Exercise directions:
Report only the number of lines below in which the string "index" appears.

===== Exercise data =====

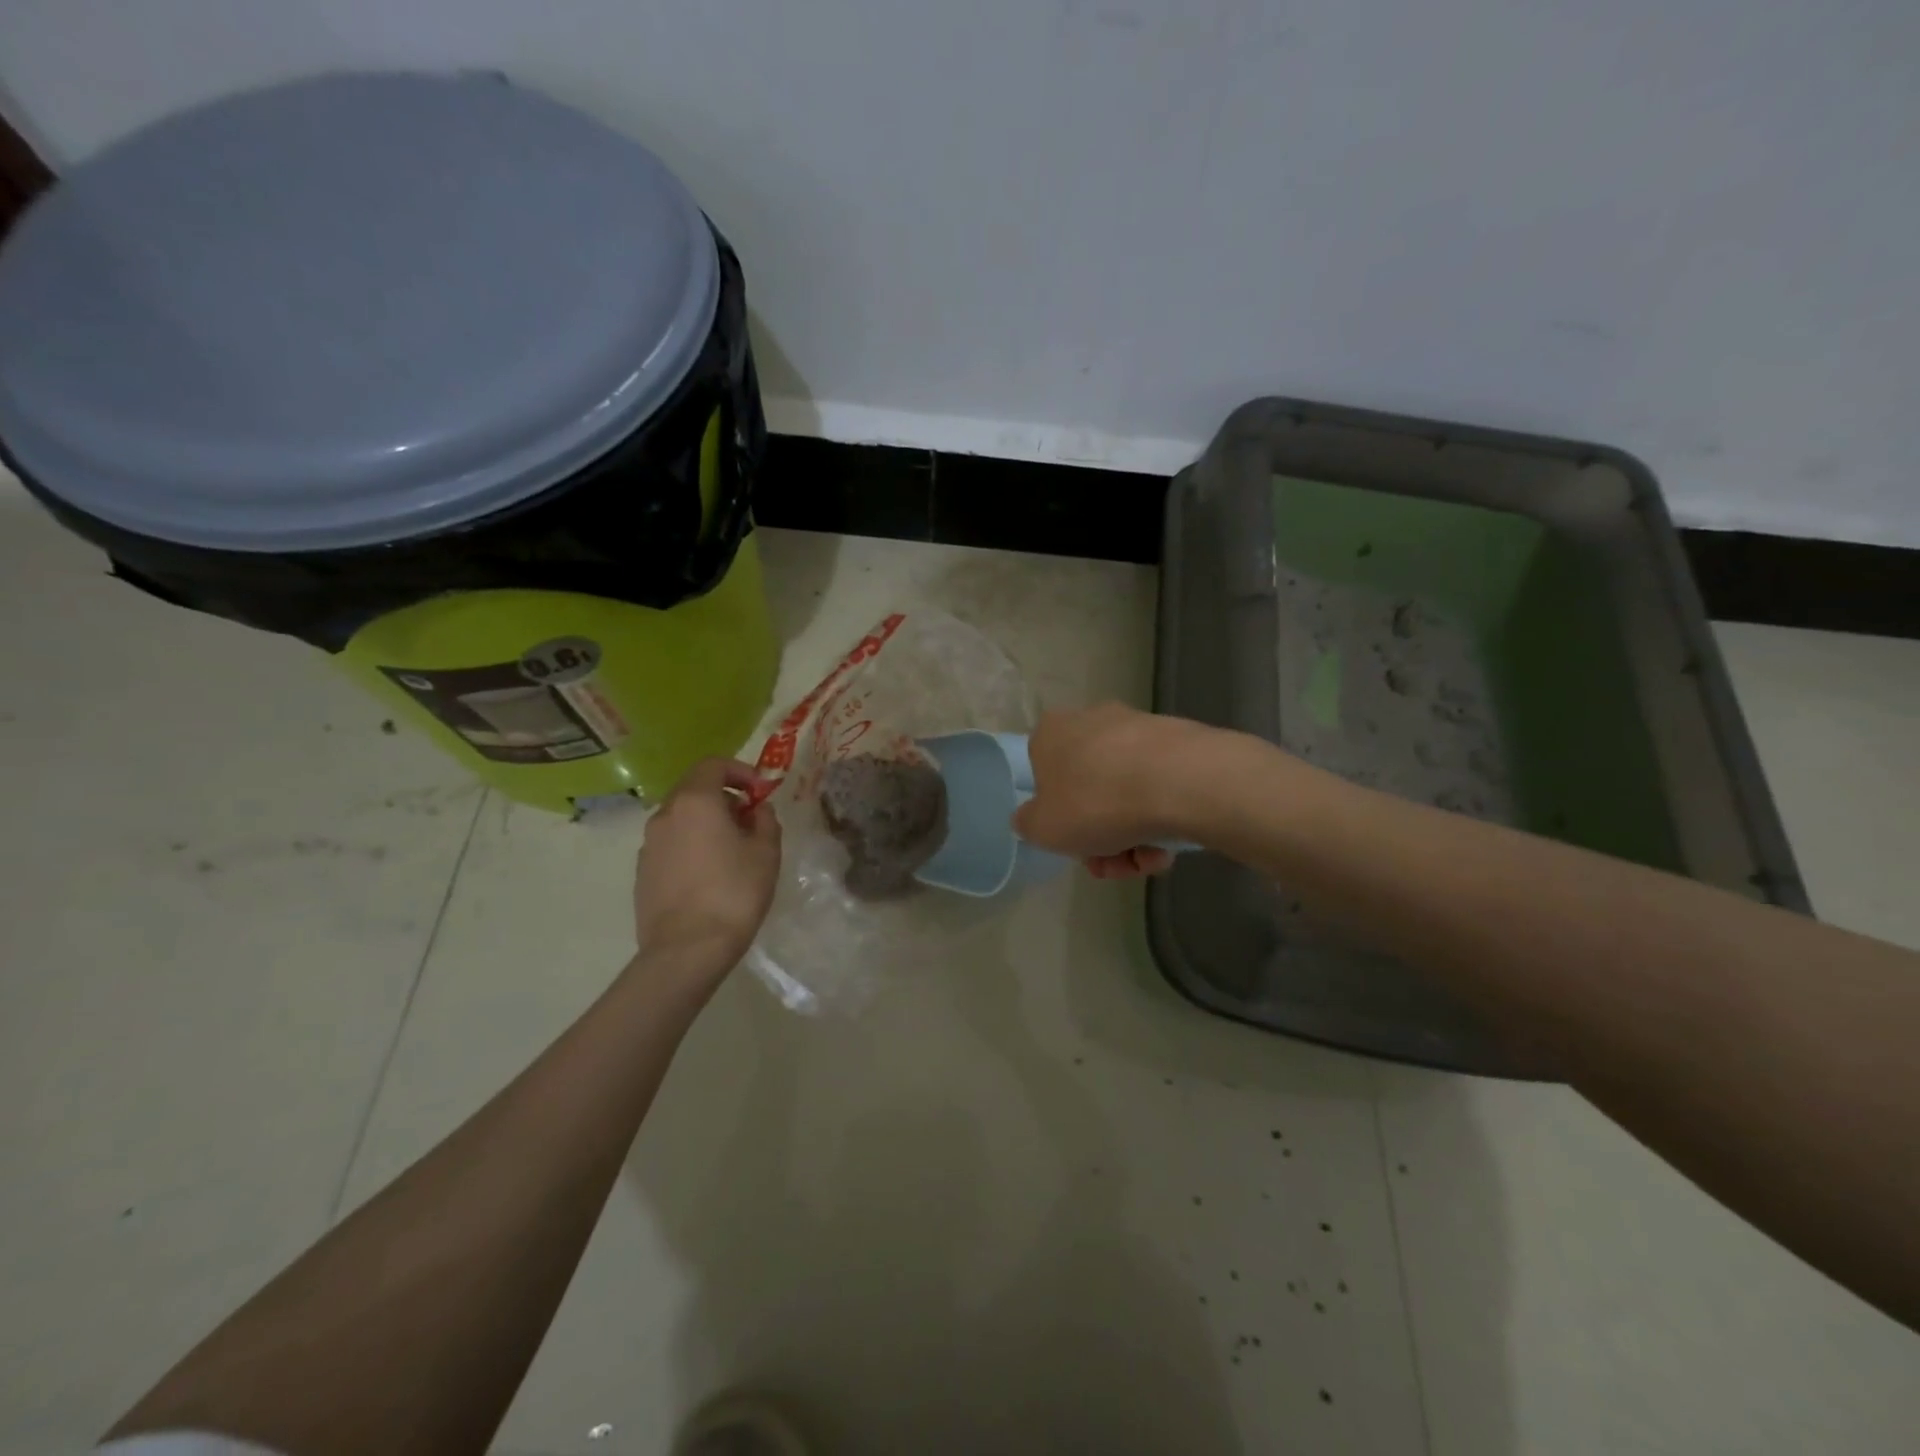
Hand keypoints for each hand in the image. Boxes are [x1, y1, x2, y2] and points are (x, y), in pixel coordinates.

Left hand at [634, 758, 781, 966]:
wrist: (687, 949)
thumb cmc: (734, 893)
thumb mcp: (767, 852)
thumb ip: (765, 820)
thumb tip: (757, 810)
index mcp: (695, 801)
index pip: (714, 764)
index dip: (741, 771)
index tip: (760, 793)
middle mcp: (665, 815)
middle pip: (695, 789)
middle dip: (725, 798)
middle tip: (750, 822)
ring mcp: (649, 844)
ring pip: (682, 818)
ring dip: (707, 823)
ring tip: (732, 852)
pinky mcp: (642, 871)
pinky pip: (671, 844)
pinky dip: (691, 846)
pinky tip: (710, 876)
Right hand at [1014, 704, 1216, 879]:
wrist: (1181, 782)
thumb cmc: (1095, 803)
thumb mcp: (1042, 828)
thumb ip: (1028, 824)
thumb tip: (1034, 817)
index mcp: (1052, 733)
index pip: (1044, 775)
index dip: (1058, 817)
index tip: (1075, 844)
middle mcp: (1092, 721)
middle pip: (1089, 789)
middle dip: (1100, 835)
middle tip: (1114, 864)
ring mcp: (1137, 728)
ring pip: (1125, 793)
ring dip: (1132, 835)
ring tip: (1149, 862)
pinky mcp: (1178, 741)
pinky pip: (1159, 787)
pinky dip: (1160, 819)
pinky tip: (1170, 847)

=====

Answer:
8